### YOUR ASSIGNMENT
Pick out each line of the material below that contains the string "Youth", and copy those lines out unchanged.

### DATA EXCERPTS

= = = = = = =

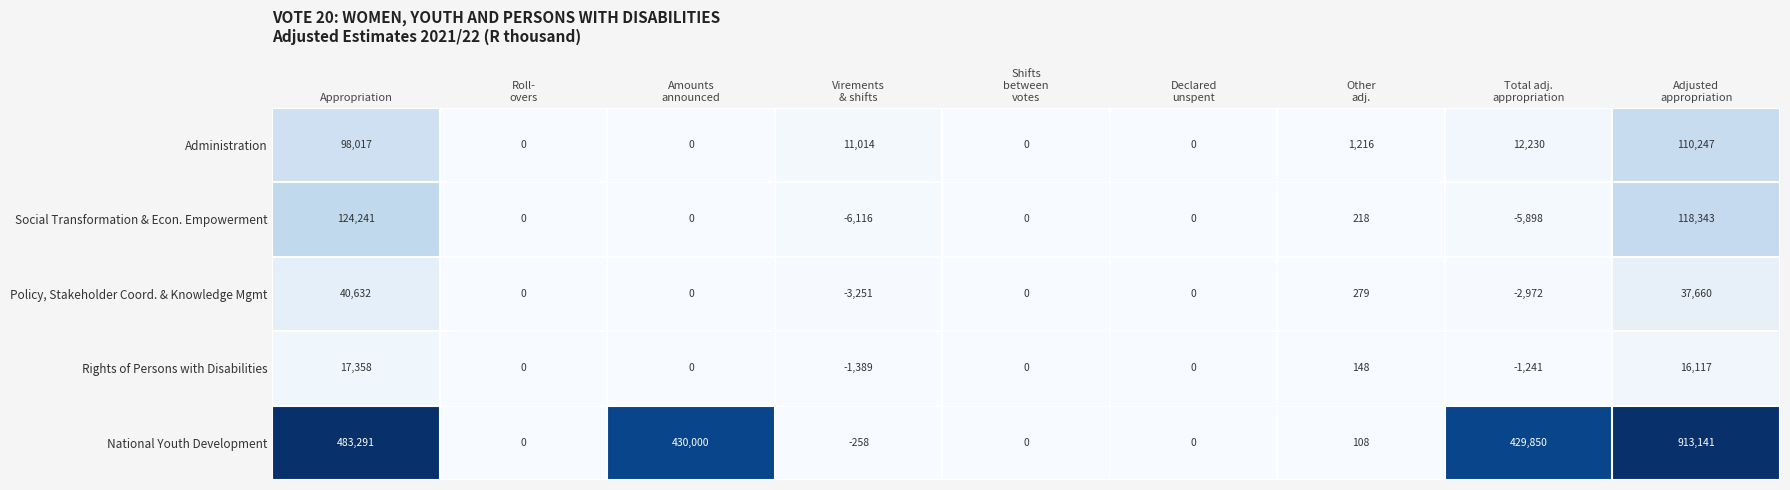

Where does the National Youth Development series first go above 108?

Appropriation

= = = = = = =

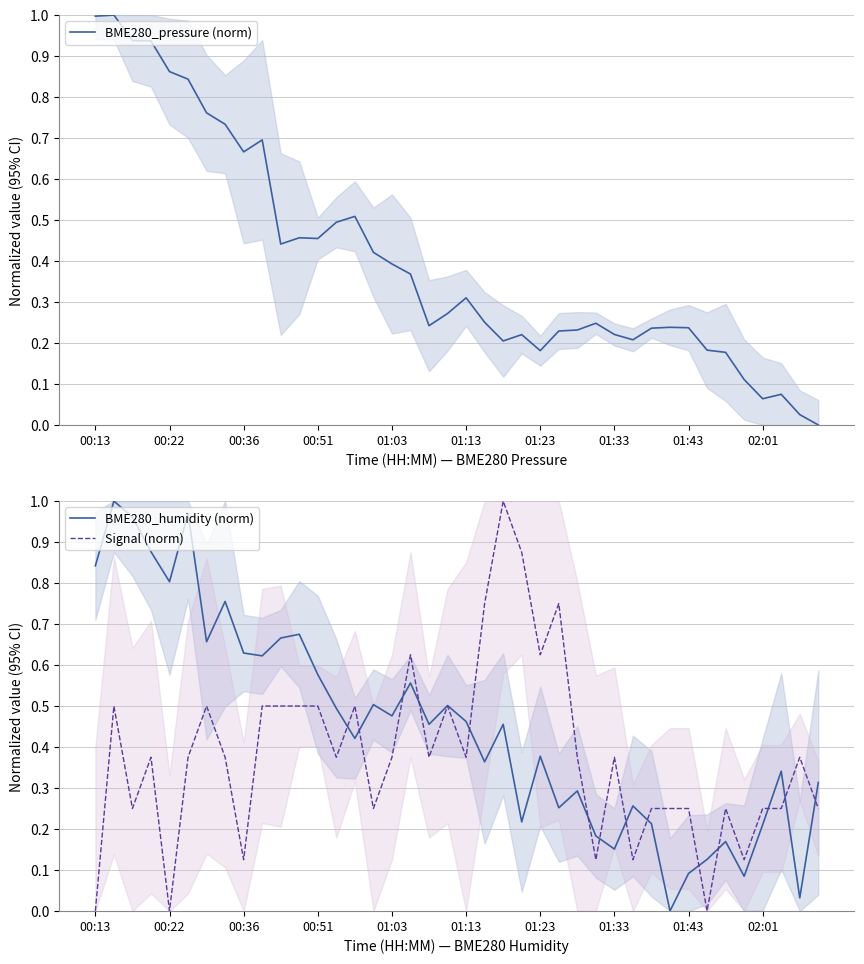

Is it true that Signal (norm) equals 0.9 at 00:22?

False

= = = = = = =

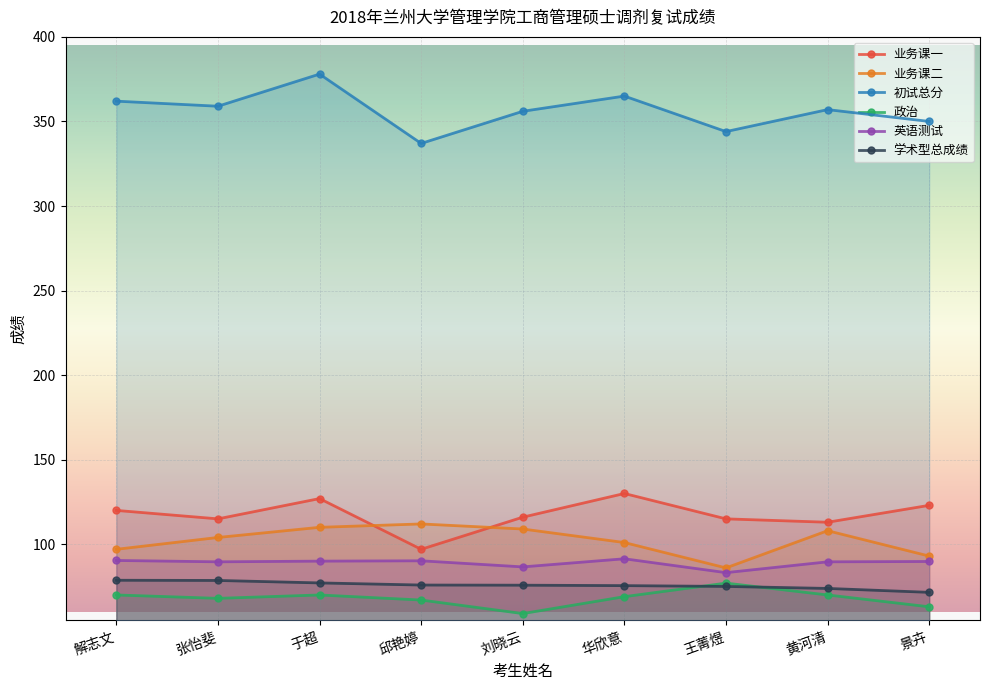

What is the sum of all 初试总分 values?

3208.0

= = = = = = =

### OUTPUT OF THE EXERCISE
Where does the National Youth Development series first go above 108?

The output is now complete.